What you say? Edward leaves? For a large portion of the book? Yes, and with him, much of what makes the Twilight books so good. Because no matter what some people will tell you, these books rise and fall with the dynamics of Bella and Vampy McGee, a.k.a. Edward. Without him, this book is a punch line to a joke about an emotional skater boy who wears girl pants that no one asked.

A large part of my criticism, however, can be swiftly sidestepped by one unbeatable argument. Ready for it? I'm a guy. While I'm not entirely convinced that Twilight was written with the singular purpose to connect with girly adolescents (and I'm launching a campaign with my male friends, mind you, to make sure I'm not the only guy to have read it) there are certain aspects to the story which will undoubtedly resonate more strongly with a female audience. That's the long and short of it. For every van crushing, torso ripping bit of awesomeness, there is some estrogen fueled claptrap that is, quite honestly, difficult to swallow. I can see how Bella's lonelinenss and despair after her velvety voiced Marble God (Edward) leaves might find a place in the hearts of cheerleading team rejects, but I couldn't deal with it.

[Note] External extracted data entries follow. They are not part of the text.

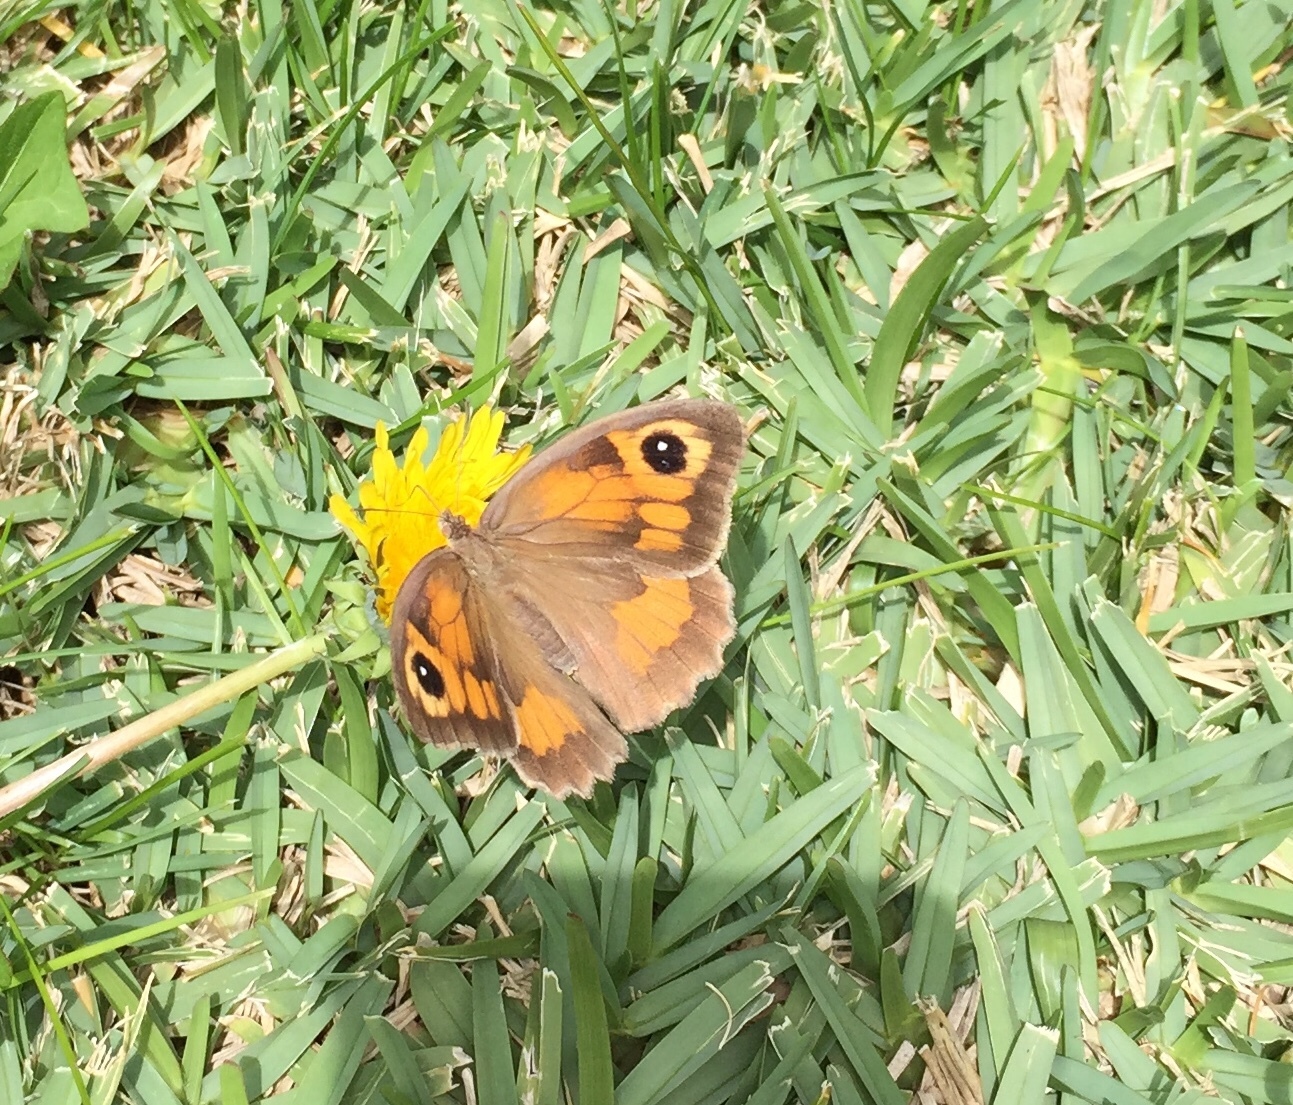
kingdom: Animalia
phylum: Arthropoda
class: Insecta
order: Lepidoptera
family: Nymphalidae
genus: Maniola
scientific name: Maniola jurtina
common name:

New Moon is not without it's redeeming qualities. Indeed, another interesting character (not compelling mind you, interesting) is fleshed out in Jacob Black. If you're still awake, you'll figure out in about 2 minutes what he is. After reading Twilight, you should already know what he is. Again, women will no doubt appreciate how he heals Bella's heart after stone cold lover boy takes off. I didn't understand.

Oh yeah, the last third of the book is flippin' sweet too.

So what is New Moon? A somewhat necessary dip in the series that drags out over endless chapters what could have been for one man, taken care of in a chapter and a half. If you're going to read all of the books, however, don't skip, as there are (somewhat lamentably) details here that are crucial to your understanding and enjoyment of Eclipse. I guess that is one benefit to reading the next book before reviewing this one.

By the way, my wife just woke up from a nap. She told me as I was finishing this review that she had a dream that Edward died. If that isn't a sign of this being the next event novel, then I don't know what is.


Lyndsey said...

My husband read it and my next door neighbor's husband did too so you're not alone.

Tara said...

My husband refuses to read it.  I, however was totally obsessed with the books.  I read all 4 books in less than 2 weeks.  LOVED THEM!  Good for you for reading them.  I guess like most husbands, you were probably curious to see what was stealing your wife away for days on end!